Ecrans et casques envahissent notre univers. La vue et l'ouïe triomphent dans une société aseptisée, prête à bannir l'odorat, le goût et le toucher, suspects de bestialité. Le décharnement guette l'homme moderne, condamné à des formes relationnelles sèches, désincarnées. Et pourtant, jamais l'intime et les sens n'ont été aussi valorisés : slow food, ateliers olfactifs, thérapies manuelles, " polysensorialité " des automobiles et des téléphones. Le touch et le soft deviennent vecteurs d'émotions partagées et de communication.

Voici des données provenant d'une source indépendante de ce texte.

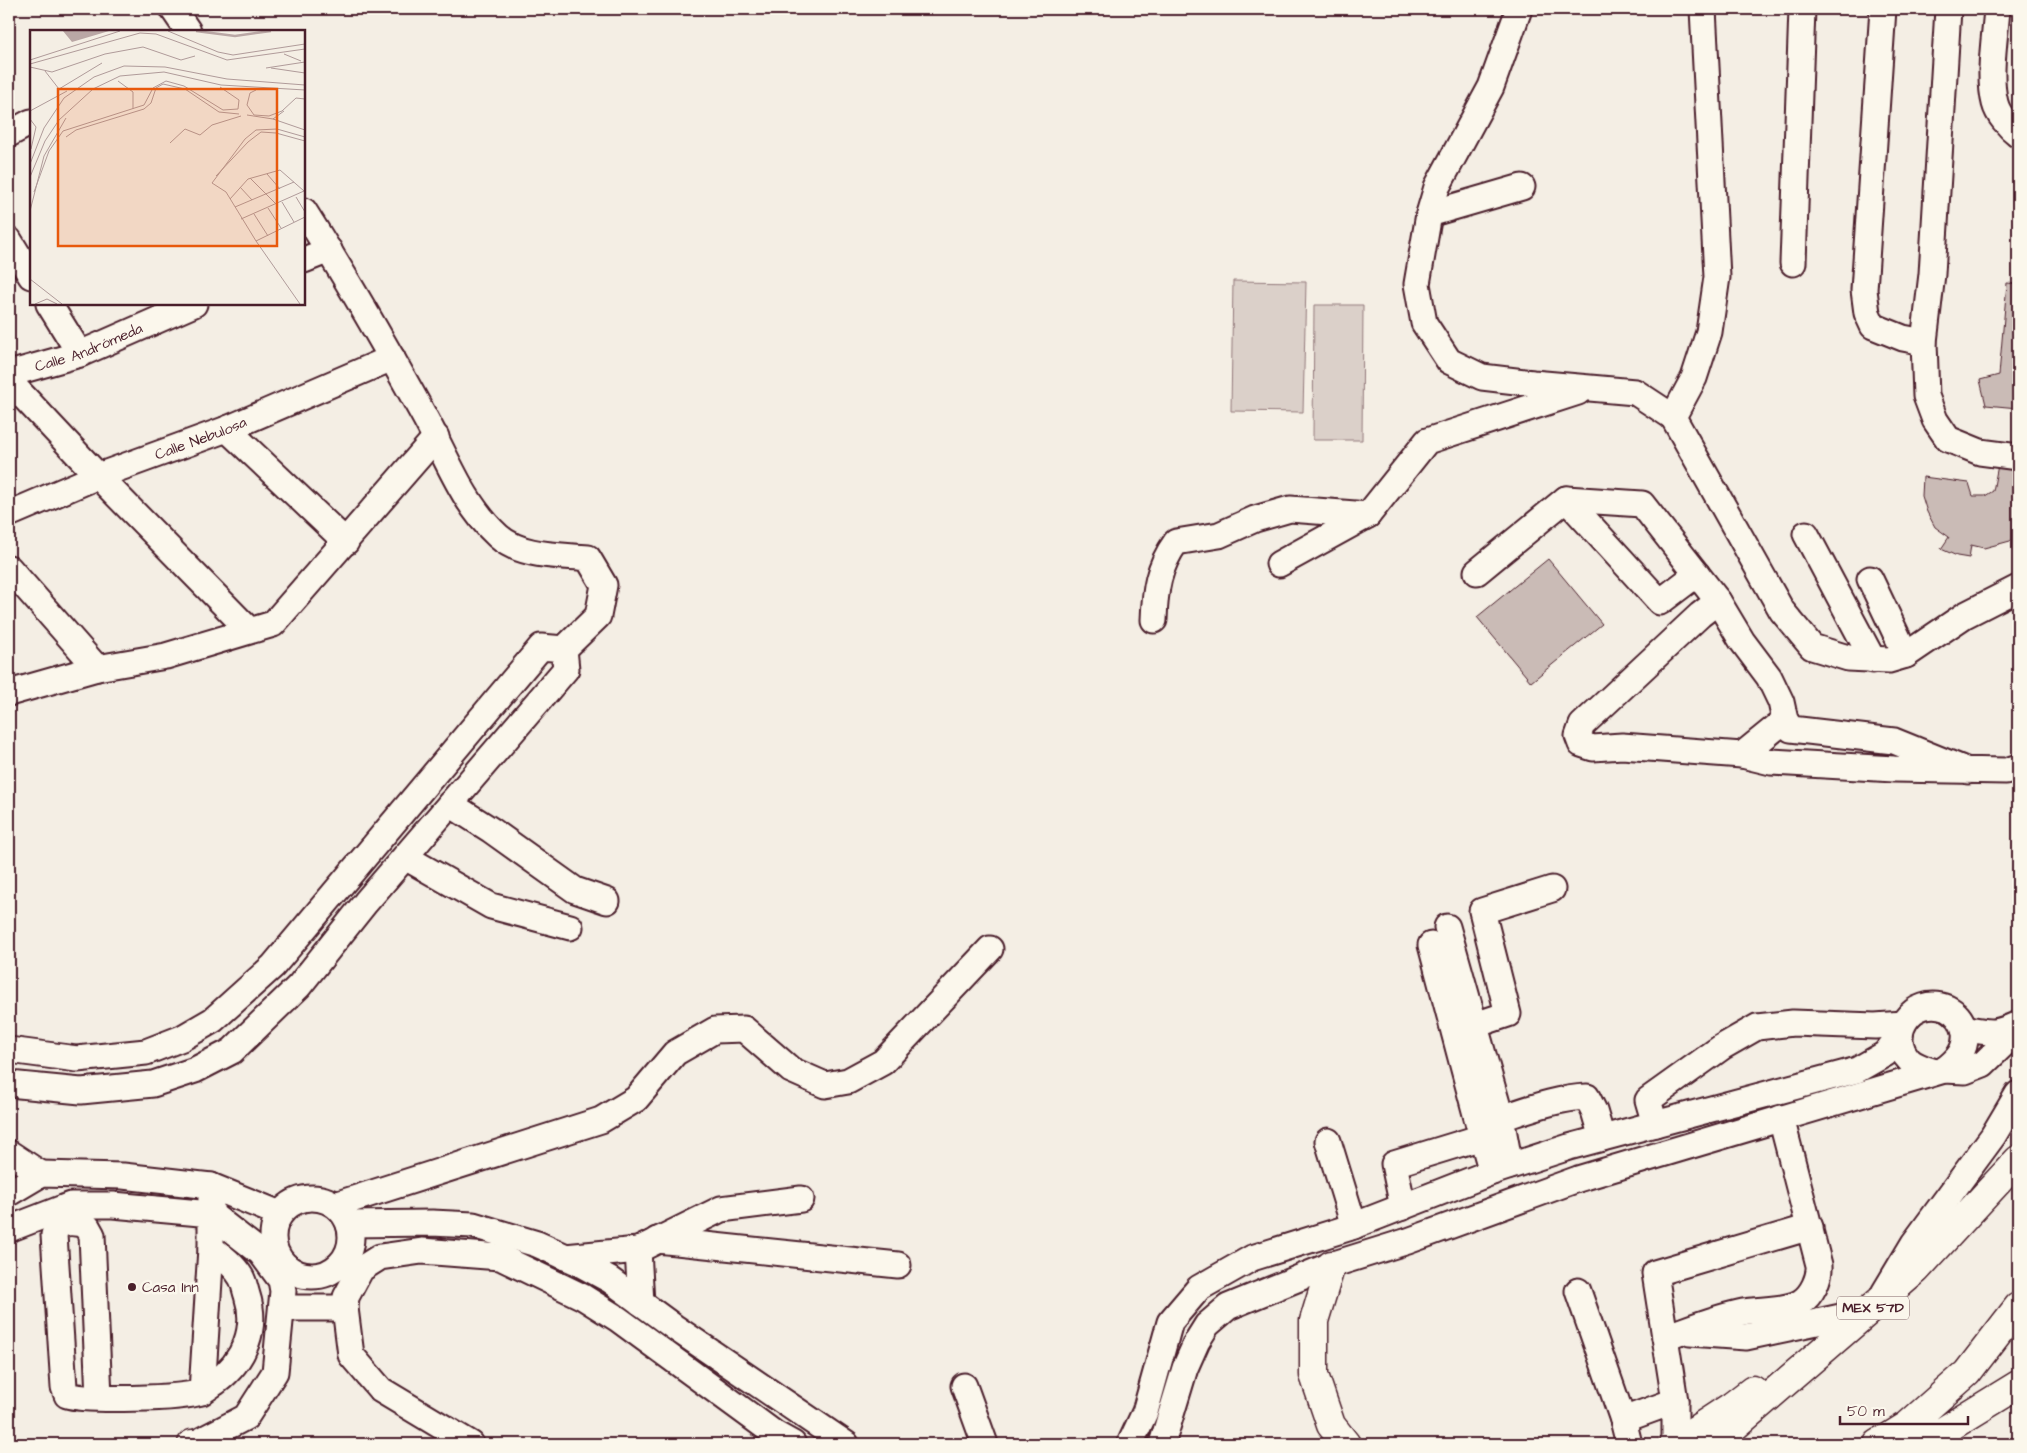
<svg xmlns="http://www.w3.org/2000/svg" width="2027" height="1453" font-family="'Architects Daughter',sans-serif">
  <rect width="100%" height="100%" fill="#f4eee4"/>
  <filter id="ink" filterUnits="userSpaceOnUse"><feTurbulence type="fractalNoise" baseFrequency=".02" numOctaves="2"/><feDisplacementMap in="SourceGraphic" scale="10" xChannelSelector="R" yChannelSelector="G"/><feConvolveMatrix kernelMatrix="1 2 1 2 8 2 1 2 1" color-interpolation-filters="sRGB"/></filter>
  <g filter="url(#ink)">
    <!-- green -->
    <path fill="#dbd0c9" stroke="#92787a" d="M1233,281L1306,282L1303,412L1231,411Z
      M1314,305H1363L1362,440H1313Z"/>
    <!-- building -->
    <path fill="#cabbb6" stroke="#4a1f2b" d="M2007,283L2018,284V408L1986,405L1980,380L1999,375Z
      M1998,465L2018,468V487L2015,501L2018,503V536L2010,541L1984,548L1971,545L1969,558L1957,556L1941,549L1949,537L1935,527L1927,512L1922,496L1923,477L1969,483L1973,496H1985L1993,491Z
      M1548,559L1602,624L1531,682L1477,617Z"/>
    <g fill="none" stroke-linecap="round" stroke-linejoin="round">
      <!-- minor casing -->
      <g stroke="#4a1f2b" stroke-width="29">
        <g id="minor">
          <path d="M173,9L188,31"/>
          <path d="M1519,9L1491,87L1437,187L1429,214L1417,284L1424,323L1449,361L1482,377L1533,383L1635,392L1673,417"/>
          <path d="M1703,9L1717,277L1709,332L1694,378L1673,417L1782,611L1812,647L1848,658L1889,660L1906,655L1965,615L2018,588"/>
          <path d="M1883,9L1864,290L1867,313L1873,326L1903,338L1924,342"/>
          <path d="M1948,9L1932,274L1924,342L1926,396L1935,420L1948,439L1980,452L2018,457"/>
          <path d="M1997,9C1995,37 1988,76 1995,103C1998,115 2009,127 2018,134"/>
          <path d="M9,134L31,122"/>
          <path d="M1429,214L1522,187"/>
          <path d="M9,240L31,276"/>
          <path d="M304,260L329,250"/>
          <path d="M1793,263L1802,9"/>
          <path d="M49,304L80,354"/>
          <path id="s1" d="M9,374L80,354L194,304"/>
          <path d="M9,381L98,476L249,630"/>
          <path d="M227,429L346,542"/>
          <path d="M1566,499L1660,602L1697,574"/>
          <path id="s2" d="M9,514L98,476L227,429L392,358"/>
          <path d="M1806,534L1873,660"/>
          <path d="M1279,564L1368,515L1427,441L1578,392"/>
          <path d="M9,568L97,668"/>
          <path d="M1477,572L1566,499L1642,504L1718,601"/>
          <path d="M1870,579L1906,655"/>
          <path d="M1154,620C1155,590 1158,567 1176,542L1219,535L1255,519L1290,509L1368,515"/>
          <path d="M9,693L97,668L166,656L273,624L436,437"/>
          <path d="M1742,755L1785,720"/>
          <path d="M1968,771L1894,741L1791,729L1785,720L1781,702L1769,677L1742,641L1718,601L1700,615L1582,725L1578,736L1581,744L1593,748L1622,746L1742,755L1771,762L1894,769L2006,771L2018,767"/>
          <path d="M450,804L491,830L575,890L607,901"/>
          <path d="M405,857L491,906L570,927"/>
          <path d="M1447,927L1501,1118"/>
          <path d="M1431,945L1482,1137"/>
          <path d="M1475,1025L1508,1014L1482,911L1552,889"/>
          <path d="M1964,1028C1990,1033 1994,1035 2018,1024"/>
          <path d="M9,1050L77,1059L146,1052L182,1038L213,1020L273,966L541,647L564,649L598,616L604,585L588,558C559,555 521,557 498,536C462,503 446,455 423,414C385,345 346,277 304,211"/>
          <path d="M1935,1072C1927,1069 1917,1067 1910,1061C1884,1035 1913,994 1947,1008C1957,1013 1963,1022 1965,1032C1967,1050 1957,1060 1944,1070"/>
          <path d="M9,1084L81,1091L153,1084L195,1070L232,1051L299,986L366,902L566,669L564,649"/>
          <path d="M1655,1124L1648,1100L1722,1047L1757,1027L1793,1023L1875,1026L1903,1024"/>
          <path d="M1328,1141L1354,1226"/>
          <path d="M9,1153L41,1174"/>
          <path d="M1510,1166L1501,1118C1529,1109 1558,1098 1587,1097L1594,1111L1602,1138"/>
          <path d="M9,1193L41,1174L123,1176L211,1186L280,1214"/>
          <circle cx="312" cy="1237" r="39"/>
          <path d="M335,1205L601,1120L636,1099L675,1053L715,1030L744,1029L791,1070L825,1085L848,1081L883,1062L990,949"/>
          <path d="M1403,1207L1394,1164L1482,1137L1492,1172"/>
          <path d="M349,1224L432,1223L473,1225L537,1244L575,1261L610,1280L674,1327L846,1444"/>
          <path d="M9,1229L71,1205H113L211,1214L261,1253L281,1280L283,1291L275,1372L246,1417L194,1444"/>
          <path d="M657,1240L898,1265"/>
          <path d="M638,1250L641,1303"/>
          <path d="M565,1257L638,1250L721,1209L801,1199"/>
          <path d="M1578,1291L1623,1420"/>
          <path d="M1884,1293L1914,1243L1993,1136L2018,1094"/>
          <path d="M282,1308H345"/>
          <path d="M1690,1333L1746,1337L1869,1311"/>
          <path d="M1665,1337L1655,1273L1810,1227"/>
          <path d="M964,1386L985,1444"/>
          <path d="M202,1392L211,1248"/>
          <path d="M99,1397L92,1235L87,1226C76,1222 67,1221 57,1226L54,1235L64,1387L67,1395C85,1401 182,1399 200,1392C206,1390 211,1385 216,1382C244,1361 258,1329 247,1295C245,1289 244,1282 241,1277C234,1265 222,1256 211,1248V1186"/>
          <path d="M471,1444L381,1390L351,1355L345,1308L346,1297L361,1269L380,1257L422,1251L500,1257L583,1297L618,1319L775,1434L793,1444"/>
          <path d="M1130,1444L1145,1412L1170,1322L1199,1288L1252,1258L1348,1228L1492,1172L1569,1147L1857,1070L1885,1054L1900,1035"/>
          <path d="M1162,1444L1185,1368L1197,1341L1207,1325L1228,1307L1331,1265L1408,1241L1578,1179L1944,1070L1965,1071L1983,1064L2018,1030"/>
          <path d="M1629,1444L1623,1420L1675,1401"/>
          <path d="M1675,1444V1401L1665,1337C1691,1328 1717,1317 1743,1312C1760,1309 1787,1311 1801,1302C1812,1295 1820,1278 1819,1265L1781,1118"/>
        </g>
      </g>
      <!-- highway casing -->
      <g stroke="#4a1f2b" stroke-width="31">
        <path id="highway" d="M1331,1265L1314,1321V1375L1331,1425L1346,1444
          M192,1444H195
          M1674,1444L1732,1406L1753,1390
          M1714,1444L1916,1270L2018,1160
          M1878,1444L1907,1426L1967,1373L2018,1307
          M1922,1444L2018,1385"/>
      </g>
      <!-- minor -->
      <use href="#minor" stroke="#fbf7ec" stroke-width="25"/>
      <!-- highway -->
      <use href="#highway" stroke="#fbf7ec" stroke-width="28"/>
    </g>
  </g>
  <!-- markers -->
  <circle fill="#4a1f2b" stroke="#fbf7ec" stroke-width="2" cx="132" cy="1287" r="5"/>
  <g text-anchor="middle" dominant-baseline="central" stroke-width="5" stroke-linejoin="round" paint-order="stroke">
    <!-- shield labels -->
    <rect fill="#fbf7ec" stroke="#7f6065" stroke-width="1" x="1837" y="1296.5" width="72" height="23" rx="4"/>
    <g font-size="14" font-weight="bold" fill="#4a1f2b">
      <text x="1873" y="1308">MEX 57D</text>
    </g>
    <!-- street labels -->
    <g font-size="15" fill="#4a1f2b" stroke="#fbf7ec">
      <text stroke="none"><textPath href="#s1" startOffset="84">Calle Andrómeda</textPath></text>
      <text stroke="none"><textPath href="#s2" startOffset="206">Calle Nebulosa</textPath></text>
    </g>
    <!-- poi labels -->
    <g font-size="15" fill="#4a1f2b" stroke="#fbf7ec" text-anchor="start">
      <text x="142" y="1287">Casa Inn</text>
    </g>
  </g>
  <!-- overview -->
  <g transform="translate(30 30)">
    <rect width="275" height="275" fill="#f4eee4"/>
    <path d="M33,1H79L42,12Z" fill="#baa7a5"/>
    <path fill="none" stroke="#baa7a5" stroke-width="2.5" d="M166,1L205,6L241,1"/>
    <path fill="none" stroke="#b09b9a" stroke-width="1" d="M138,1L188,22L203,25L275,14M254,24L271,31M0,30L90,1M0,34L110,3L126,4L197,30L275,19M0,37L22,42L75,24L113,17L151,30L165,26M236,38L275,32M241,38L275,43M15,41L29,59L72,33M88,51L103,62V79M226,60L220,63L217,75L224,85L239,86L252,81L266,68L275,69M0,81L37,61M217,85L243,89L254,81M0,89L6,97L1,119M243,89L275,100M36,107L46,100L114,79L121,73L126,58L133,54L155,59L189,82L209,84M140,113L155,99L170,105L182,95L211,86M0,134L14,98L34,68L64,47L94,36L135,37L197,49L275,55M237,144L250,159M186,146L218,112L231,102L246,103L275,111M0,147L15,111L29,90L63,59L90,46L134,42L191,55L275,60M220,148L247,175M210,157L222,170M4,162L19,121L33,101L114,75L123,58L136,51L154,56L193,80L208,79L209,70L190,57M266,167L275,182M200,169L218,149L250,140L274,161L211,189M252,172L264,192M205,177L264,152M238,178L251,198M0,181L14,126L36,88M224,184L238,206M226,211L275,187M0,249L32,274M5,274L17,269L27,274M270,274L226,211L196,162L182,153L215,109L226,100L247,99L275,107"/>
    <path fill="#e8590c" fill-opacity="0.15" stroke="#e8590c" stroke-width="2.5" d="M28,59H247V216H28Z"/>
    <rect width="275" height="275" fill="none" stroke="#4a1f2b" stroke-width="2.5"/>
  </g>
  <!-- margin -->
  <rect width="2027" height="1453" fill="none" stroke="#fbf7ec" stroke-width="30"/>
  <rect x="15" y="15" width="1997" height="1423" fill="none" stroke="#4a1f2b" stroke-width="2" filter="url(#ink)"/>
  <!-- scale -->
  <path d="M1840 1416v8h128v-8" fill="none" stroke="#4a1f2b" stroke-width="2.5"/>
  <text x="1847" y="1416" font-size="15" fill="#4a1f2b" stroke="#fbf7ec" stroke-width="4" paint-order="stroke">50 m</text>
</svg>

Las, cette nouvelle culture du sens et de la sensualité doit faire face au souci prééminent de préservation du corps. Dans une série de paradoxes insolubles, les dangers du manger (sucre, sel), de l'inhaler (fumer tue) et du toucher (microbes + pédophilie) restreignent les pulsions (goûter, fumer, toucher, éprouver, expérimenter ensemble).
En revenant sur les origines et l'histoire des sens, ce numéro
d'Hermès analyse, interprète et discute les concepts et pratiques parmi les plus récentes des formes relationnelles sous l'angle des " sens ". Se libérant de la neutralisation objective et distanciée des scientifiques, Dominique Wolton et ses auteurs livrent ici un véritable plaidoyer pour une " communication polysensorielle ".